British economics guru, popular psychology writer, and Financial Times columnist Tim Harford is being touted as the new Malcolm Gladwell. And with good cause. Just as Gladwell's Blink, The Tipping Point and What The Dog Saw provided brilliant observations into the world of business and the vagaries of the market, this - Harford's fifth book - is also the kind of work that veteran business leaders, ambitious young graduates and casual readers alike will find absorbing, with messages that are applicable in the workplace and the marketplace. Moreover, it's a fun read. Despite being a statistician, Harford seems incapable of writing a dull sentence or making an obvious and laboured point.
Speaking to reporters at the launch of Adapt, the author touched briefly on the eclectic nature of this wide-ranging and penetrating work: 'It's [a book] about how difficult problems get solved. And my conclusion is that these sorts of problems only ever get solved by trial and error. So when they are being solved, they are being solved through experimentation, which is often a bottom-up process. When they are not being solved, it is because we are not willing to experiment, or to use trial and error.'
This, indeed, is the central message of Adapt, but it's one that is often disregarded in Hong Kong, where short-term gains are usually prioritised, and with - all too often - any kind of perceived work-goal setback being punished by the system, instead of being viewed as part of the journey to success.

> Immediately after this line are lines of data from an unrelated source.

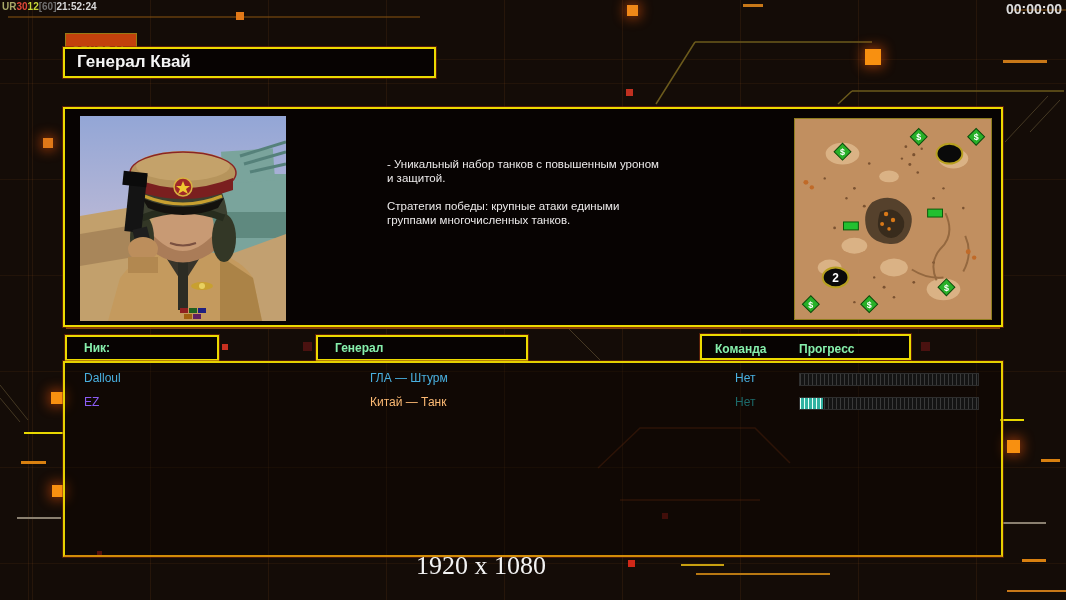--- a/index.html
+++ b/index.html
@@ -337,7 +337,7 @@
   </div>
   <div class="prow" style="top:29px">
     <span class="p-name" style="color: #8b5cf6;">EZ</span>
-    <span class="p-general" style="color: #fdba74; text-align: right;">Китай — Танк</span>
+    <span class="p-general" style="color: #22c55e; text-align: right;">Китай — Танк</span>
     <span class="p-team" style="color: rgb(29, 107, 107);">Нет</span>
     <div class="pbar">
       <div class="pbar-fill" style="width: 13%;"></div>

Building on the appeal of works such as The Undercover Economist and The Logic Of Life, this is Harford's most ambitious work so far. Adapt could fit quite well into the self-help shelf in the bookstore, in that its key insight is that none of us are clever enough to know in advance what will succeed and what won't. And that the secret to a fulfilling life is to recognise this, be willing to risk experiments, and accept that failure is all part of the rich tapestry of life.
Those who don't experiment are usually trying to avoid to never fail, but then they can never win either. Successful people and organisations fail a lot but when they do succeed, they do so on a truly rewarding scale.
The logic is succinctly and convincingly argued, and examples are drawn from a variety of topical issues - the Iraq war, international aid programmes, and the 2008 global banking meltdown, among them. Harford's lucid, jargon-free prose, coupled with his mastery of deftly chosen topics, provide fresh insights into why 21st century events have unfolded in the manner they did.
The big driver then is all 'social Darwinism' - institutions and behaviours of immense complexity arise more from adaptation than from design. This has implications across a dizzying array of human endeavour - from regulation of the financial markets, corporations, and competition policy, to military strategy on distant battlefields.